Unions aren't just for blue-collar workers. They're for everyone that's at the mercy of their employers. And that is just about everyone.
Suggesting that the MTA follow the bad example set by many private companies in shifting the burden of retirement more towards employees is very self destructive. The fact that it is happening in the private sector is exactly why we have to call a stop to it in the part of the economy we the people control through our democratic institutions.
Just because you have it bad don't wish a pox on someone else's house.
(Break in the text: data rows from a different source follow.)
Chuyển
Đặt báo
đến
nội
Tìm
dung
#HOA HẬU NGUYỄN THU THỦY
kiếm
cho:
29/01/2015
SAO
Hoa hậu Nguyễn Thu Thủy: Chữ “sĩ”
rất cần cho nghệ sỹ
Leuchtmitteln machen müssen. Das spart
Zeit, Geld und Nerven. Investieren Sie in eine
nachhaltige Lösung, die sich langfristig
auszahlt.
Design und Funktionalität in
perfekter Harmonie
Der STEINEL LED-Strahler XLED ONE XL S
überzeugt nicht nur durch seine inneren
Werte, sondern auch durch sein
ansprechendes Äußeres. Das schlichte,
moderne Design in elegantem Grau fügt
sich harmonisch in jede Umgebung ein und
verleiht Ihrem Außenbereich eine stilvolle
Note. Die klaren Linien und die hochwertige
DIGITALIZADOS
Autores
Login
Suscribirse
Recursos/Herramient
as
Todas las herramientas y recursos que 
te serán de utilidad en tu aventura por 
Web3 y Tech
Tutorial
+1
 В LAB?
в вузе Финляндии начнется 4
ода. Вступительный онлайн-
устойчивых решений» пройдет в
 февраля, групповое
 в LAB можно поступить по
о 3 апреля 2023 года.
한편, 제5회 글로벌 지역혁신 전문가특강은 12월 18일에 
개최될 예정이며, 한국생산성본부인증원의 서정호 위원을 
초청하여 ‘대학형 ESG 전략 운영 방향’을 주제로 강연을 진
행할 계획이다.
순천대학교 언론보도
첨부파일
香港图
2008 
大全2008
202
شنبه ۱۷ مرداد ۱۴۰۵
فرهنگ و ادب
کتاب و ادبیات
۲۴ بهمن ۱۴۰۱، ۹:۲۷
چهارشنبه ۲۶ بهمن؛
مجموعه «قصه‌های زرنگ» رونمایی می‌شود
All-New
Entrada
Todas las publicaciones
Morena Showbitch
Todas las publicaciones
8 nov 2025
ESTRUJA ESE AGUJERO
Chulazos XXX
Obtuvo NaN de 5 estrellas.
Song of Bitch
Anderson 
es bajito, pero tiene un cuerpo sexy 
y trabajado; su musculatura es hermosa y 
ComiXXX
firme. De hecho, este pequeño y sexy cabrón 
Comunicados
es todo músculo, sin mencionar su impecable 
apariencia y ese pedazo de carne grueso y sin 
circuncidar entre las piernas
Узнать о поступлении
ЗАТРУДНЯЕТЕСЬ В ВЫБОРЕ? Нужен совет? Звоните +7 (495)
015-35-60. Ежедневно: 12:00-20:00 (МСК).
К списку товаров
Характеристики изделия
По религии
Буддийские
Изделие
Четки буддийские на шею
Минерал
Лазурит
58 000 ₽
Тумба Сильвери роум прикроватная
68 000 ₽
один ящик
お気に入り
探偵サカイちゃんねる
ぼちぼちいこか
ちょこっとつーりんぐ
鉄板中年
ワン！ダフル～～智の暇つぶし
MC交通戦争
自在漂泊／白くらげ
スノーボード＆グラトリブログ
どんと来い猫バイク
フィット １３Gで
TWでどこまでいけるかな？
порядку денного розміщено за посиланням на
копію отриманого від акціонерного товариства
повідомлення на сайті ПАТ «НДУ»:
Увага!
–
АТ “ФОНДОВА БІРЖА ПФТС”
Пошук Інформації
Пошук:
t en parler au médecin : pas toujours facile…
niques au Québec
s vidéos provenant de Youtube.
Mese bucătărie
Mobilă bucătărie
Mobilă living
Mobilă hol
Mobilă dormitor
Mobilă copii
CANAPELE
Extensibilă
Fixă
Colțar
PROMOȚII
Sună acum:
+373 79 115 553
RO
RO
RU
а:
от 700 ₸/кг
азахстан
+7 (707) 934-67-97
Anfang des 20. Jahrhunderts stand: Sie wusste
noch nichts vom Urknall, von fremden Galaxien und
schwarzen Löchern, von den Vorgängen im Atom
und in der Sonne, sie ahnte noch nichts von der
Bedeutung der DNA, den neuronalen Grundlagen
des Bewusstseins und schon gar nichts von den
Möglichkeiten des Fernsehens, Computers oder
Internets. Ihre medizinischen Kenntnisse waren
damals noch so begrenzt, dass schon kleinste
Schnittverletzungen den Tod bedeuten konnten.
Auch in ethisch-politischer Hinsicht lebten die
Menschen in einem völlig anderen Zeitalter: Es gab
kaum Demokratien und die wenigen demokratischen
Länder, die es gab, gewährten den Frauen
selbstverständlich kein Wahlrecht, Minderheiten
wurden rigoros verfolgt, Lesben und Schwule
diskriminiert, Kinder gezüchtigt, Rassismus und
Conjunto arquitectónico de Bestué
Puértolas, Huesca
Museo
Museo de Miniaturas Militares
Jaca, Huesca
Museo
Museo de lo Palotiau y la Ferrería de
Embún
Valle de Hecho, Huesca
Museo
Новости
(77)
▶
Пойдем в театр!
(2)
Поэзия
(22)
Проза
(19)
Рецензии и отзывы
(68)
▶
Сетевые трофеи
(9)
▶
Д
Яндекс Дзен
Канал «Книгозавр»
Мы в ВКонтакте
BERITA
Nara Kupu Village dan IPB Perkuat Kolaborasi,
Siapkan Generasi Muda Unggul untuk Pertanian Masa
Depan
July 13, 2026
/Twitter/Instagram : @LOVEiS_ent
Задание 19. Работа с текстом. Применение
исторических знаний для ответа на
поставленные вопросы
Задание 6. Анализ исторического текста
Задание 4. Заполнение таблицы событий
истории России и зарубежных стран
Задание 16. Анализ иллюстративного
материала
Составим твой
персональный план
The economy isn't a Zero Sum Game-- management just plays it that way to deflect accountability (and unity).
Don't become part of the race to the bottom! You may get to ride the subway sooner but you won't make it out on top.
Posted at 5:30 AM, Dec 22, 2005 in Cities | Employment | Labor | MTA Strike | Middle-class squeeze | New York | Progressives | Retirement Security | TWU 100 | Transportation | Permalink | Comments (4) | TrackBack (0)








Comments
I'll just take this opportunity to re-iterate that if rising health care costs are so hard for the MTA to bear, then maybe they need to finally take some action towards solving the problem instead of shifting the burden to workers and washing their hands of it.
Posted by: Amanda Hickman | December 22, 2005 08:43 AM
Looks like TWU may be about to accept 2-tier contracts.
If that is true, as a young person I feel sold-out. This is not the solidarity we need to be promoting.
Posted by: ann on | December 22, 2005 03:05 PM
We should remember the importance of solidarity in all labor struggles. It is a typical managment ploy to play various factions against each other. Let's not go and do their work for them.
Posted by: Max Berger | December 22, 2005 09:00 PM
I couldn't agree with you more. It's sad that almost everyone in the media has condemned the union without considering the greed, corruption and mismanagement that exists at the MTA. Kalikow's 11th hour pension giveback demand was a deliberate provokation and I'm glad Toussiant stood firm on the issue.
How can people claim to be pro workers rights and at the same time say unions shouldn't be able to strike when it's inconvenient? I can't believe how many "liberals" think unions should be dismantled. People are ignorant of the important role organized labor has played in our country's history.
When a contract expires, the onus isn't all on one side to accept the new deal. The TWU was bargaining in good faith and it's too bad that International sold them out for petty politics.